Qual è il suo rapporto e collaborazione con il Global Campus?
«Il Global Campus rappresenta l’alma mater di coloro che credono nei diritti umani e nell’eredità di Andrés Sakharov. Questo è il quadro del mio rapporto con questa scuola. È un bellissimo spazio per condividere esperienze e conoscenze nell’attivismo e nella difesa dei diritti umani, un luogo di creazione e un punto di incontro e coordinamento globale.

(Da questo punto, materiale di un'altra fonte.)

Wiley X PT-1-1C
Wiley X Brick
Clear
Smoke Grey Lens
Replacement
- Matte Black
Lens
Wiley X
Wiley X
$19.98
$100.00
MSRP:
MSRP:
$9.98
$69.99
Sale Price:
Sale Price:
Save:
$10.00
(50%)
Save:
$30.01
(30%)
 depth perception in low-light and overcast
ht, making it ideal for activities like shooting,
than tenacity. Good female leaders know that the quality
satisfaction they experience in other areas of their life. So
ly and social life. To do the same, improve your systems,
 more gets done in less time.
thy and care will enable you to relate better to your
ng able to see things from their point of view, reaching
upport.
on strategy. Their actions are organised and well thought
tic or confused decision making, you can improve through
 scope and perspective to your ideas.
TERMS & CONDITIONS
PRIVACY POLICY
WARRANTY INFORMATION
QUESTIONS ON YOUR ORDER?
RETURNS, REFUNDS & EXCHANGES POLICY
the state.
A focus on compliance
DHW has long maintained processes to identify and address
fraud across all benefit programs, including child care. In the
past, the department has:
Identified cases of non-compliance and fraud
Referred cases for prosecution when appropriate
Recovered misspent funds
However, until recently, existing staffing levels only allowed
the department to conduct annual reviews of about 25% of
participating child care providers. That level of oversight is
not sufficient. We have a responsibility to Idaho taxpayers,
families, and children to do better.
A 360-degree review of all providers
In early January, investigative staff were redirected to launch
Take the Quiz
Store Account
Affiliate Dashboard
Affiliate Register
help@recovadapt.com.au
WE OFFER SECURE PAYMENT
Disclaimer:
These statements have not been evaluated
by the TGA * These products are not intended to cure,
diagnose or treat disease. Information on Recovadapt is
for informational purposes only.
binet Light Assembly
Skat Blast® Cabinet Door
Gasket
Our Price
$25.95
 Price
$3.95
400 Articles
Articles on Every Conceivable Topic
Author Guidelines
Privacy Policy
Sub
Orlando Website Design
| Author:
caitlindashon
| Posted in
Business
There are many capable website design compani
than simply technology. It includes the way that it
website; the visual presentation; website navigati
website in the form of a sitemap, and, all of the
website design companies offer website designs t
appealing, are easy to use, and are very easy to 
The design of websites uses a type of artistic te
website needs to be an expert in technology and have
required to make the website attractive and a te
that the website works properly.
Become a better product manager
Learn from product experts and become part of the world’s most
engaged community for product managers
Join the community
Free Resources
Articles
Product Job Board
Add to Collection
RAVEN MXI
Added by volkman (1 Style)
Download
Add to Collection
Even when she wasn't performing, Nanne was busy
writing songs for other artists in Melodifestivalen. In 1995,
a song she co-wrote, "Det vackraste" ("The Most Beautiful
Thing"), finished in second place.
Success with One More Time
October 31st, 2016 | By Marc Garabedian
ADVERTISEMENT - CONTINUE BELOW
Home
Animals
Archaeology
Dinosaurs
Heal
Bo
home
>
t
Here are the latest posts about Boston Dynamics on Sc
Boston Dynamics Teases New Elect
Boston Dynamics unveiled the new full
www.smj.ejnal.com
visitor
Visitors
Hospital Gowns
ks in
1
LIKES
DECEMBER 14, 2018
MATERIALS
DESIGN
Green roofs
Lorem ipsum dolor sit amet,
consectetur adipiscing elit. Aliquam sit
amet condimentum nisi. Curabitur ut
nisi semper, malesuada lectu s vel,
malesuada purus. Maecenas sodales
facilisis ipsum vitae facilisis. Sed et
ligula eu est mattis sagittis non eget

Mi sento onorato di poter collaborare e condividere esperienze con il Global Campus e spero di continuare a lavorare con loro».
Il prossimo 15 giugno sarà invitato alla Venice School for Human Rights Defenders: di quali argomenti parleremo e quanto è importante mantenere l’attenzione sul rispetto dei diritti umani?
«Il 15 giugno tornerò al Campus per parlare della volontà di essere liberi di coscienza, della responsabilità e dei rischi dell’essere difensori dei diritti umani, nonché del potere dell’arte e della poesia nell’azione per la difesa della dignità umana. Porterò con me le poesie che ho scritto durante gli anni di prigionia per rifletterci insieme».